Agile Small-Form-Factor Software-Defined Radars for UAVs
We often build remote sensing systems such as radars that are large, bulky, and expensive systems, for collecting data about environmental variables such as water content in soil, crop growth, deforestation and regrowth, wildfires, etc. These “cadillac” versions of instruments are usually developed over many months or even years, and fly on large airborne or space borne platforms. They require the involvement of large companies and government agencies that operate such platforms. A more recent and complementary approach that is gaining a lot of attention is to build much smaller (even if less fancy or capable) versions of these sensors and install them on small uninhabited aerial vehicles (UAVs), which can be deployed more easily, faster, and at much lower costs, and therefore make them more widely available. We can then also develop groups of such systems and fly them as a network and in formation. Several REU projects can be defined for designing, building, integrating, and testing these instruments. Project can include hardware and software aspects for various subsystems and their integration into the overall system.
Enabling Physical Assistant Robot Autonomy
This project focuses on providing robotic physical assistance to people with disabilities, with an emphasis on the core computational challenges that arise in this domain: what are good models of human behavior, how to learn such models from noisy samples, and how to robustly generate actions for robotic assistants. The research will focus on machine learning algorithms for human behavior modeling, approximation algorithms for robot planning under uncertainty and experimental design of user studies to test the algorithms in deployed robotic systems with actual patients.

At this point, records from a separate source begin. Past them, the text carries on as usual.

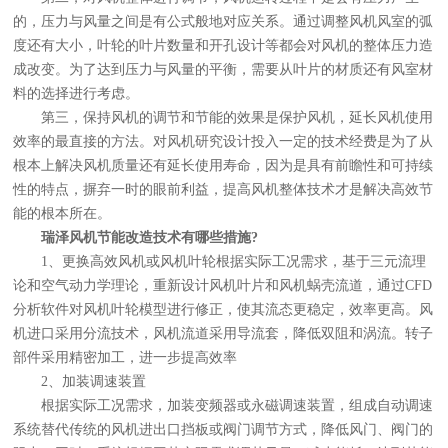
的，压力与风量之间是有公式般地对应关系。通过调整风机风室的弧
度还有大小，叶轮的叶片数量和开孔设计等都会对风机的整体压力造
成改变。为了达到压力与风量的平衡，需要从叶片的材质还有风室材
料的选择进行考虑。
第三，保持风机的调节和节能的效果是保护风机，延长风机使用
效率的最直接的方法。对风机研究设计投入一定的技术经费是为了从
根本上解决风机质量还有延长使用寿命，因为是具有前瞻性和可持续
性的特点，摒弃一时的眼前利益，提高风机整体技术才是解决高效节
能的根本所在。
瑞泽风机节能改造技术有哪些措施?
1、更换高效风机或风机叶轮根据实际工况需求，基于三元流理
论和空气动力学理论，重新设计风机叶片和风机蜗壳流道，通过CFD
分析软件对风机叶轮模型进行修正，使其流态更稳定，效率更高。风
机进口采用分流技术，风机流道采用导流套，降低双阻和涡流。转子
部件采用精密加工，进一步提高效率
2、加装调速装置
根据实际工况需求，加装变频器或永磁调速装置，组成自动调速
系统替代传统的风机进出口挡板或阀门调节方式，降低风门、阀门的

Learning Perception and Manipulation for Robots
This project focuses on developing learning-based systems for perception and manipulation for robots. Our emphasis is on the underlying algorithms, with a focus on building experimental systems. The research involves algorithms, software development, system integration, experimentation, and data analysis. In perception we are particularly interested in segmenting, detecting, and identifying objects. For manipulation, we look at how planning techniques, in combination with machine learning, can improve the robot’s manipulation capabilites.

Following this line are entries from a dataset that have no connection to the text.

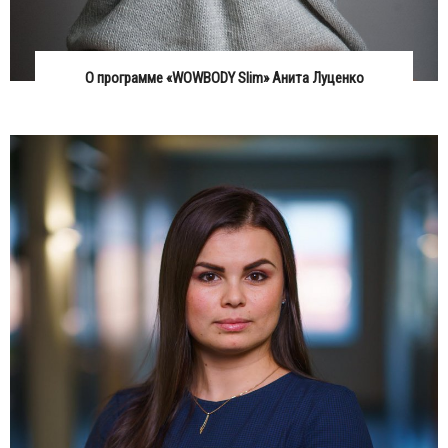
О программе «WOWBODY Slim» Анита Луценко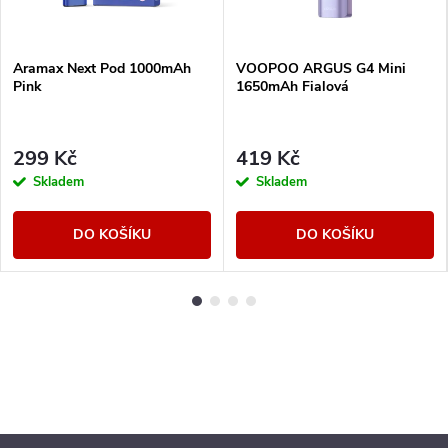
Aramax Next Pod 1000mAh
VOOPOO ARGUS G4 Mini
Pink
1650mAh Fialová
299 Kč
419 Kč
Skladem
Skladem
DO KOŠÍKU
DO KOŠÍKU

Reward Functions and Deep Reinforcement Learning
This project focuses on the problem of the reward shaping problem in deep reinforcement learning. A fundamental challenge today is that reward functions rely heavily on designer intuition and experience, and as a result tend to be unstructured. The proposal is to use formal specification languages as a means to explore different forms of reward functions. This project will focus on modeling the given robots in a simulation/visualization setup, expressing design requirements in a formal logic such as Signal Temporal Logic, and learning the controller to enforce these requirements while being subject to resource constraints.